Doctor in bin Laden search now in prison
Suspected CIA operative pays price for aid to US
ISLAMABAD — Four years after U.S. forces shot dead Osama bin Laden at a house half a mile from Pakistan’s top military academy, the Pakistani doctor who allegedly ran a fake vaccination program for the CIA in an unsuccesful attempt to find the al-Qaida chief is serving a long prison term on questionable charges of aiding an insurgent Pakistani militant group, his attorney said.
Suspected CIA operative Shakil Afridi has paid a heavy price for the huge embarrassment caused to Pakistan’s powerful military and its security services by the discovery of bin Laden: On top of his 23year term, Afridi’s family lives in hiding and the lead attorney of his defense team was shot dead in March in the northern city of Peshawar.

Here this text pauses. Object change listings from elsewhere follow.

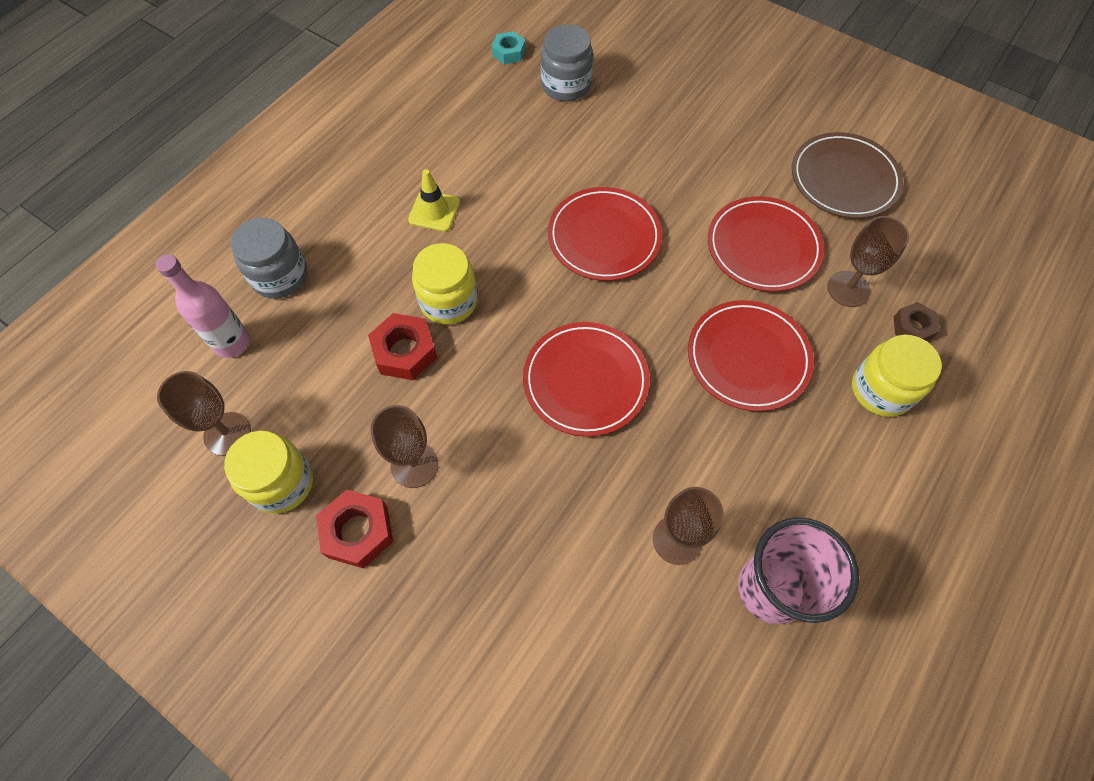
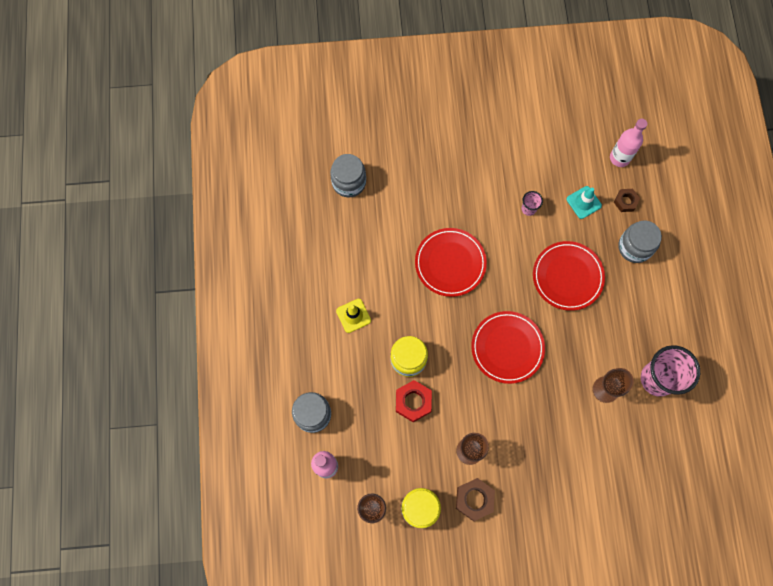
camera: 40 degrees left, 10 degrees up
red nut [316,490,393,569] -> brown nut [456,478,495,521]
turquoise nut [492,31,526,65] -> none
red plate [708,196,824,292] -> pink cup [521,191,543,216]
brown plate [792,132,903,218] -> none
brown goblet [827,216,909,307] -> turquoise traffic cone [567,186,602,219]
yellow jar [852,335,942,417] -> grey jar [618,220,662,263]
none -> pink bottle [610,119,647,167]

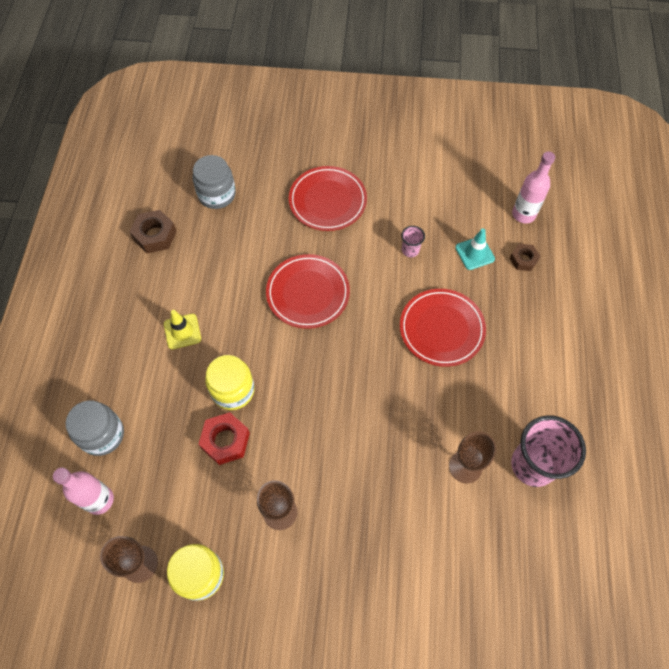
camera: 10 degrees right, 10 degrees down
brown nut [456,478,495,521] -> brown nut moved to [130,210,177,253]
red plate [471,311,545,384] -> red plate moved to [289,166,367,231]
grey jar [618,220,662,263] -> none

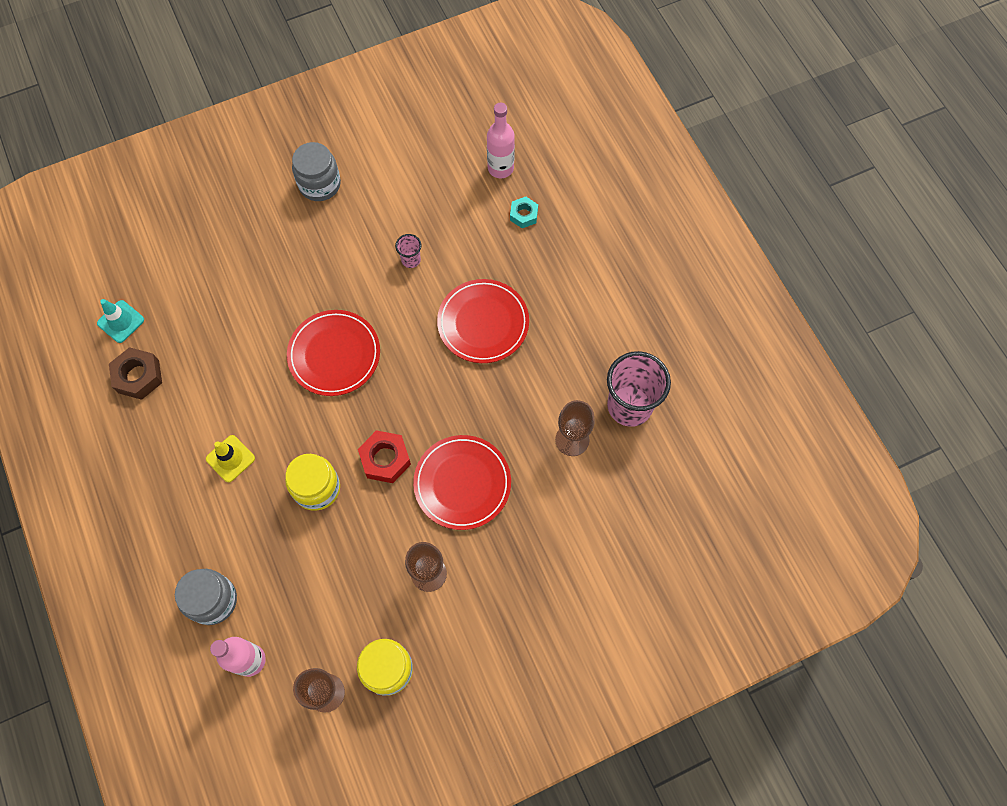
camera: 30 degrees left, 5 degrees up
grey jar [192,155,236,209] -> grey jar moved to [292,142,341,201]
red nut [199,412,250,465] -> red nut moved to [358,430,411,483]
red plate [289,166,367,231] -> red plate moved to [413,435,511,530]
turquoise traffic cone [455,229,495,270] -> turquoise traffic cone moved to [97,299,144,343]
brown nut [509,244,540,271] -> turquoise nut [510,197,538,228]

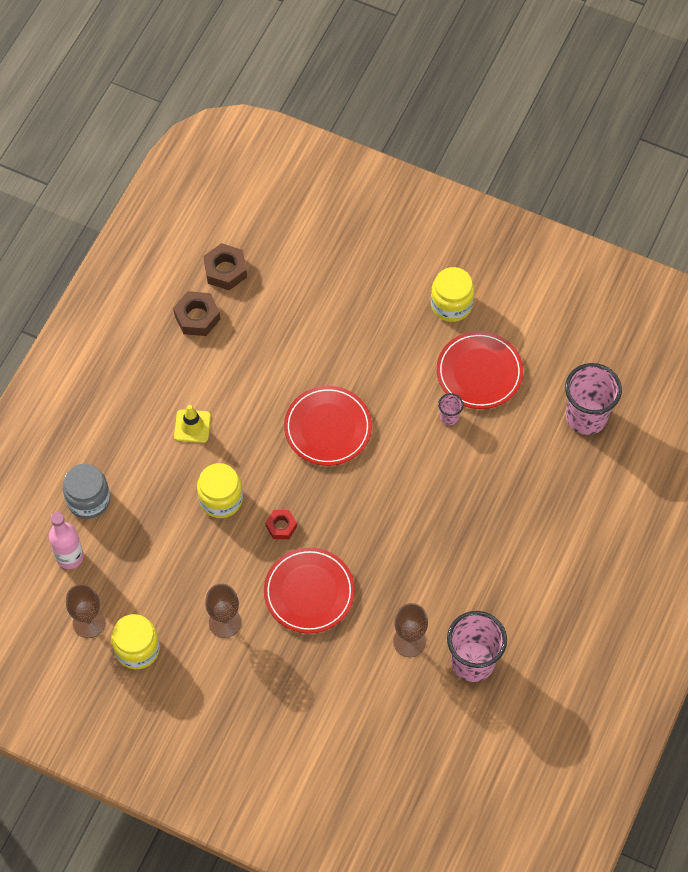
camera: 50 degrees right, 5 degrees down
turquoise traffic cone [97,299,144,343] -> brown nut [204,243,247,290]
grey jar [292,142,341,201] -> yellow jar [431,267,474,322]
red nut [358,430,411,483] -> red nut [265,510,297,539], size x0.64
red plate [437,279,529,363] -> red plate moved to [437,331,523,409]
pink bottle [487,103,515,178] -> pink cup [565,363,622,435]
turquoise nut [510,197,538,228] -> none

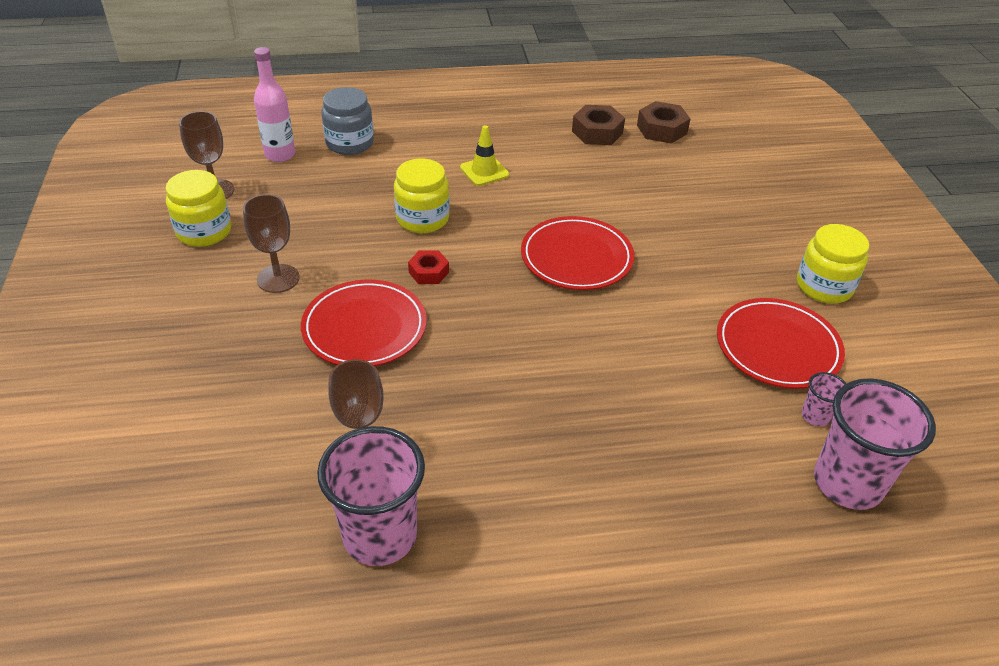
camera: 55 degrees right, 20 degrees down
pink cup [438,393,463,425] -> pink cup moved to [801,372,846,427]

His situation is in stark contrast to that of the two Pakistani militant groups that helped resettle bin Laden in Pakistan in 2002. Harakat-ul-Mujahideen and Jaish-i-Mohammed provided bin Laden with dedicated security teams as he moved around the north of the country before settling in Abbottabad in 2005, retired militants familiar with the operation said.
The security escorts were part of a Pakistanwide arrangement provided by the groups to al-Qaida and Afghan Taliban VIPs who were fleeing the American forces that invaded Afghanistan after the September 2001 terrorist attacks in the U.S., the former militants said.
The groups had taken turns operating a camp in Khost, eastern Afghani- stan.The two militant groups did not figure in the investigation that Pakistani security services undertook after U.S. Navy SEALs killed bin Laden early in the morning of May 2, 2011. Despite being closely associated with al-Qaida since the 1990s, the two groups got a pass from senior intelligence operatives because they hadn’t participated in a decade-long insurgency by the Pakistani Taliban.
Afridi, the alleged CIA operative, had posed as a manager for the British charity Save the Children to gather DNA samples of children in the Abbottabad area while immunizing them against polio. The idea was to capture the DNA of the children in the bin Laden house so the CIA could look for a match with known members of the bin Laden family. The scheme didn’t work.
Afridi was taken into custody by Pakistani security operatives three weeks after bin Laden was killed, but wasn’t formally arrested until May 2012.
Rather than being charged by authorities in Peshawar, which would have entailed a trial under laws of evidence provided by Pakistan’s democratic constitution, Afridi was arrested in his native Khyber, one of seven tribal areas governed not by that constitution but by regulations introduced more than a century ago by British colonial rulers.
Afridi also was not charged with treason for allegedly working as a CIA operative, because it would have triggered a diplomatic row with the United States, his attorney said Friday. Rather, federal administrators in Khyber charged Afridi with financially supporting the locally dominant Lashkar-i-Islam militant faction and providing medical treatment to its fighters.
He was convicted and sentenced. His attorneys have sought a retrial on grounds that the convicting courts weren’t legally competent to pass sentence.
“Everything has been cooked up to implicate him — the security agencies felt Shakil had embarrassed them by leaking the secret whereabouts of Osama,” said Abdul-Latif Afridi, Afridi’s current lawyer, though no relation to him, and a former president of the Peshawar High Court Bar Association.